Online publishing is a "fast-paced work environment, not for the faint of heart," Marshall says. TPM hired Bellantoni because of her solid reporting skills and familiarity with new media, he says. "We wanted someone who would not just survive but be continually inspired and excited by the new-media innovation that we have to do on a daily basis," Marshall says. "We're a very fluid and scrappy organization, and we want the team to think like a team."

Very few blogs can boast TPM's financial strength. "I think Josh Marshall's effort is garnering more respect, but I don't know how much of a model it will prove to be because most sites don't have the cash to hire reporters who do real digging," Howard Kurtz says. "Opinion is much cheaper in the blogosphere, and that is undoubtedly valuable, but TPM merges some of the virtues of the old and new media."

TPM's origins as a left-leaning political blog could affect its credibility for some. "TPM is really an advocacy operation that has moved toward journalism," says Tom Rosenstiel, director of the Project for Excellence in Journalism. From what he has seen, "The amount of shoe-leather original reporting is a small part of what they do." He distinguishes traditional opinion reporting from what he calls the journalism of affirmation, where writers "expect to arrive at preconceived notions." Pundits such as Rush Limbaugh and Rachel Maddow "see themselves as agents of a movement," and many bloggers feel the same way, Rosenstiel says. "It remains to be seen as TPM evolves in this space further whether they're going to be the journalism of opinion or the journalism of affirmation."

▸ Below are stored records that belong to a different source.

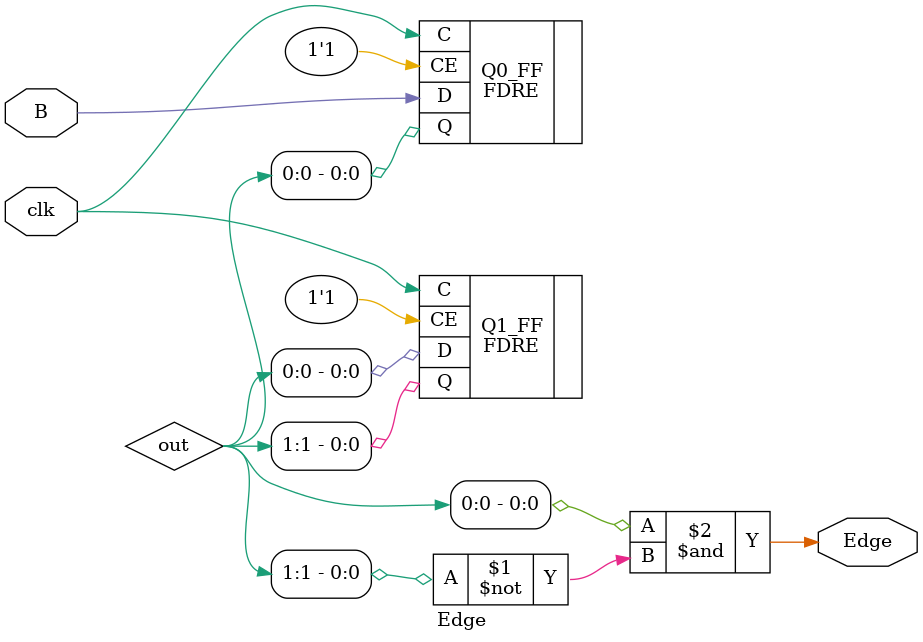
<source format=v>
`timescale 1ns / 1ps


module Edge(
    input B,
    input clk,
    output Edge
    );
    wire [1:0]out;
    
    FDRE #(.INIT(1'b0)) Q0_FF (.C(clk), .CE(1'b1), .D(B), .Q(out[0]));
    FDRE #(.INIT(1'b0)) Q1_FF (.C(clk), .CE(1'b1), .D(out[0]), .Q(out[1]));
    
    
    assign Edge = out[0] & ~out[1];
    
endmodule

</source>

Opinion doesn't compromise TPM's reporting, says Slate media columnist Jack Shafer, because it's impossible for a publication to escape a point of view. TPM's readers are aware of it, he says, and aren't "intellectually swindled in any way." Howard Kurtz agrees that Marshall hasn't hidden TPM's liberal slant. At the same time, he says, Marshall "seems to have incorporated a form of straight reporting that isn't driven by ideology. I think readers have to factor in its liberal persuasion, but when you hire reporters like Christina Bellantoni, readers can see that straight journalism, even on an ideological site, isn't always [affected] by a point of view."

Either way, Kurtz adds, the broad reach of the Internet in researching and disseminating information is a crucial tool for traditional and new media alike. "We should welcome the fact that the Internet is becoming more of an outlet for original digging."

With the opening of its Washington bureau, Talking Points Memo is becoming an ever more powerful player in the online news arena. "There's a huge appetite for all kinds of news that the Web is able to serve," Shafer says. "I think that what Josh is doing is bringing new competition to a very competitive sphere."